• TRY IT:
The output should be every line below that includes the word "front".
*** Opening PROVIDED DATA ***
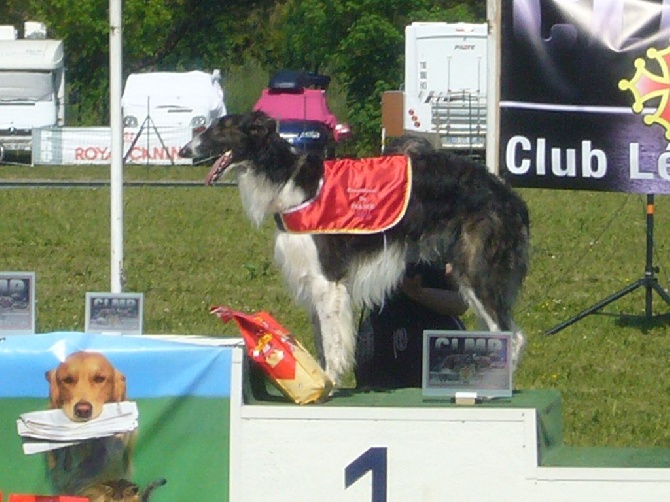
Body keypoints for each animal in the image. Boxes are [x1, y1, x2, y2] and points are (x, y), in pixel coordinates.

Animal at [181, 112, 532, 386]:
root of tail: (510, 197)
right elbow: (322, 339)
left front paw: (330, 381)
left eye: (221, 126)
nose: (185, 150)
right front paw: (322, 381)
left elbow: (333, 340)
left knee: (513, 335)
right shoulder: (312, 278)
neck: (288, 179)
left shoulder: (328, 279)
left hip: (477, 270)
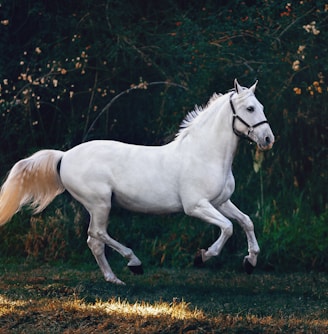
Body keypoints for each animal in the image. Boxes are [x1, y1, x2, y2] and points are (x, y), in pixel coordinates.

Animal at [0, 79, 274, 284]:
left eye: (261, 105)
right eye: (250, 109)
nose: (268, 139)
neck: (204, 155)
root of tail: (64, 156)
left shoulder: (220, 202)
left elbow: (246, 222)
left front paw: (250, 262)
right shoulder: (196, 206)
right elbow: (227, 227)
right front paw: (203, 257)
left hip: (98, 206)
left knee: (94, 241)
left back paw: (114, 279)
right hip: (100, 203)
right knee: (97, 234)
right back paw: (134, 263)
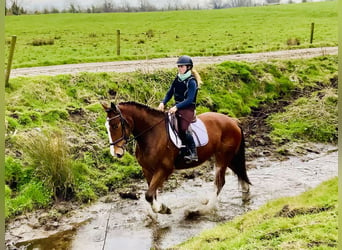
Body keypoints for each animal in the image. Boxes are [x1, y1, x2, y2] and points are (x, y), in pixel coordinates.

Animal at [102, 101, 251, 215]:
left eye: (115, 125)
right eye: (107, 127)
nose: (116, 153)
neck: (151, 135)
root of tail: (233, 121)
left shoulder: (164, 169)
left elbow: (149, 195)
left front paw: (162, 209)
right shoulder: (147, 170)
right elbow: (152, 193)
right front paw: (158, 209)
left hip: (222, 157)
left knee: (220, 182)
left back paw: (204, 209)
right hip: (229, 157)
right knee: (239, 172)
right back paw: (245, 193)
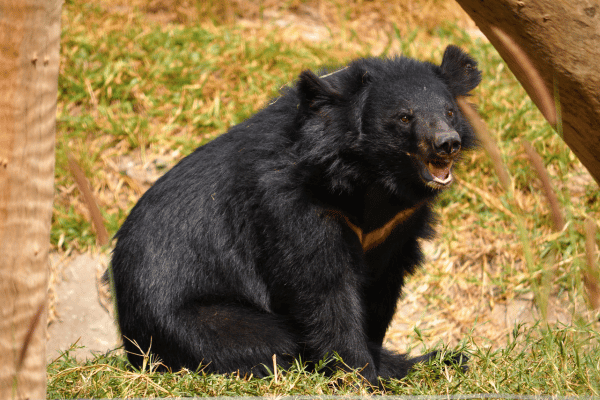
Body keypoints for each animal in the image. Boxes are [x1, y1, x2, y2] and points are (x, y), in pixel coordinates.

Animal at [110, 44, 480, 384]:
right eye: (404, 117)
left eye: (449, 112)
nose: (447, 143)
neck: (369, 178)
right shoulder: (294, 205)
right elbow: (324, 289)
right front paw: (360, 375)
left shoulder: (398, 225)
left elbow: (380, 287)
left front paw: (378, 363)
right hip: (193, 321)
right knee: (269, 341)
*** Closing PROVIDED DATA ***
• THE COMPLETED TASK:
left front paw: (330, 381)
right front paw: (322, 381)
left front paw: (250, 262)
right front paw: (203, 257)
left front paw: (162, 209)
right front paw: (158, 209)
right front paw: (360, 375)
left front paw: (378, 363)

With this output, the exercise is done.